General Discussion
In reply to the discussion: OK. Obama/Duncan/Gates School "Reform" Model: The results Are IN !!! Today's NYT: P. A1 [View all]reACTIONary
(6,935 posts)RE: This is what they said about VAM
That's very interesting. If you've got the time or its easy to do, I'd like any links to source material about these two teams and their work. I'm sure their observations are substantially correct. Statistical analysis is not easy to get right. Statistics is exactly the tool that is used when multiple factors stochastically affect an outcome and they need to be differentiated. This is not impossible. But it is difficult.
RE: If this nation really wanted to affect that achievement gap, we'd be eliminating poverty, providing security and continuous adult and parent education.
There is another way to "eliminate" the achievement gap. Stop measuring it. Poof! It's gone! Honestly, if you want to pursue all the great solutions you listed, there has to be an awareness of the problem and its causes. If you don't do the testing, no one will be aware that there is an achievement gap and no one will care.
And then there is the fact that we rely on education as a key means to eliminate poverty. To achieve this goal, we have to find ways to educate children independent of their SES. Or perhaps you don't think that is possible? Reading some of the posts in this thread it seems that there is an underlying assumption that SES is destiny and that there isn't anything that teachers or our educational system can do to overcome that. Personally, I'm not ready to give up on education as a means to eliminate poverty. But there seems to be a large degree of skepticism about that being expressed by those who profess to support public education against its critics.
RE: What is going to benefit the most students? Teachers gathering to work together...
I'm not sure why you think that a teacher whose techniques have been validated by objective testing would be reluctant to share them. Nor why other teachers wouldn't want to know whether "the star" teacher's techniques actually do work or not. I don't even understand how teachers could share "successful" strategies and methods without some sort of understanding and quantification of what constitutes "success". Without testing who is to say whether Jane the disciplinarian or Joe the inspirational teacher is the one to listen to? Whether to use phonetics or see-and-say? Exactly how would "collaboration and sharing" work in the absence of measurable, objective success criteria?
RE: Education is not a business, and does not thrive in a business model.
Exactly. What differentiates a business organization from public service organizations? Business organizations use monetary measures of success in the market place - profit vs. loss, return on investment, etc. Public service organizations use non-monetary, non-market measures of success: Life expectancy, live birth rate, emergency response time, violent crime rates, etc. Like these, standardized testing of student's educational attainment is a non-monetary, non-market measure of the success of our educational system. Use of such criteria is one of the ways that education is differentiated from a monetary, market-based model.
RE: Student test scores are not a measurement of a teacher's work, but of a student's... Come up with a fair, accurate way to evaluate us, and we're not hostile.

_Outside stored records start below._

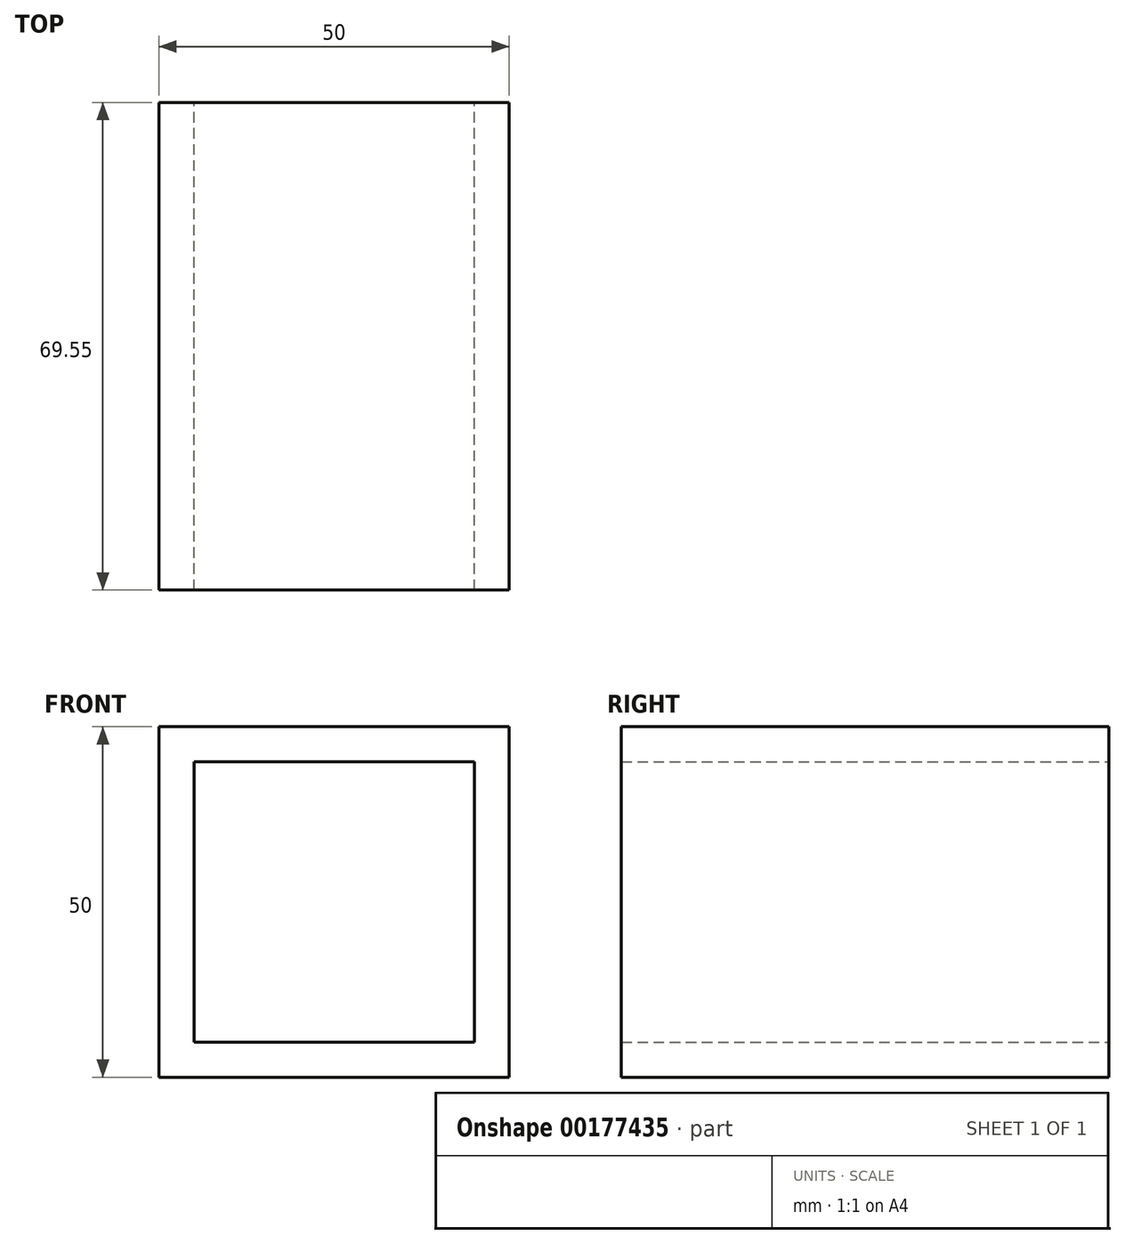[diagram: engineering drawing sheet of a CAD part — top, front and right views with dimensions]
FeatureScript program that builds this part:
annotation { "Feature Type Name" : "Feature", "Feature Type Description" : "" }
export const myFeature = defineFeature(function(context is Context, id is Id, definition is map)
    precondition{}
    {
        {
            var Q0;
            Q0=qCreatedBy(makeId("Front.planeOp"),FACE);
            var sketch = newSketch(context, id + "F0", { "sketchPlane" : qUnion([Q0])});
            skLineSegment(sketch, "E0.bottom", {"start": v(25, -25) * mm, "end": v(-25, -25) * mm});
            skLineSegment(sketch, "E0.top", {"start": v(25, 25) * mm, "end": v(-25, 25) * mm});
            skLineSegment(sketch, "E0.left", {"start": v(25, -25) * mm, "end": v(25, 25) * mm});
            skLineSegment(sketch, "E0.right", {"start": v(-25, -25) * mm, "end": v(-25, 25) * mm});
            skPoint(sketch, "E0.middle", {"position": v(0, 0) * mm});
            skLineSegment(sketch, "E1.0", {"start": v(20, 20) * mm, "end": v(-20, 20) * mm});
            skLineSegment(sketch, "E1.1", {"start": v(20, -20) * mm, "end": v(20, 20) * mm});
            skLineSegment(sketch, "E1.2", {"start": v(20, -20) * mm, "end": v(-20, -20) * mm});
            skLineSegment(sketch, "E1.3", {"start": v(-20, -20) * mm, "end": v(-20, 20) * mm});
            skSolve(sketch);
        }
        {
            var Q0;
            Q0=makeQuery(id+"F0.imprint","IMPRINT",FACE,{"disambiguationData":[TD([[makeQuery(id+"F0.imprint","IMPRINT",EDGE,{"derivedFrom":sQuery(id+"F0.wireOp",EDGE,"E0.bottom")}),-1.0]])]});
            extrude(context, id + "F1", {"entities" : qUnion([Q0]), "depth" : 69.55 * mm});
        }
    });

It seems to me that to accurately and fairly evaluate a teacher or a school system it is necessary (if not sufficient) to determine what actual affect s/he or it has on a student's knowledge and understanding. And some form of student testing and statistical analysis would be necessary (if not sufficient) to do that. It's even more necessary at the school, the district, and the state levels when you are trying to evaluate the system as a whole, rather than an individual.
There are quite a few critics of public school teachers who claim that the only evaluation technique teachers are open to is "time on the job". And "time on the job" isn't understood by the general public to be a fair and accurate way to evaluate an individual's performance. It is generally understood to be an evasion of evaluation. True or not, when teachers kvetch about standardized testing it plays into the hands of these critics and undermines teacher's standing with the general public.
If teachers don't think standardized testing is a fair and accurate way of evaluating their performance, then they have a professional responsibility to the public they serve to come up with a way that is mutually acceptable. If teachers don't take the initiative, they will eventually, one way or another, have one imposed on them.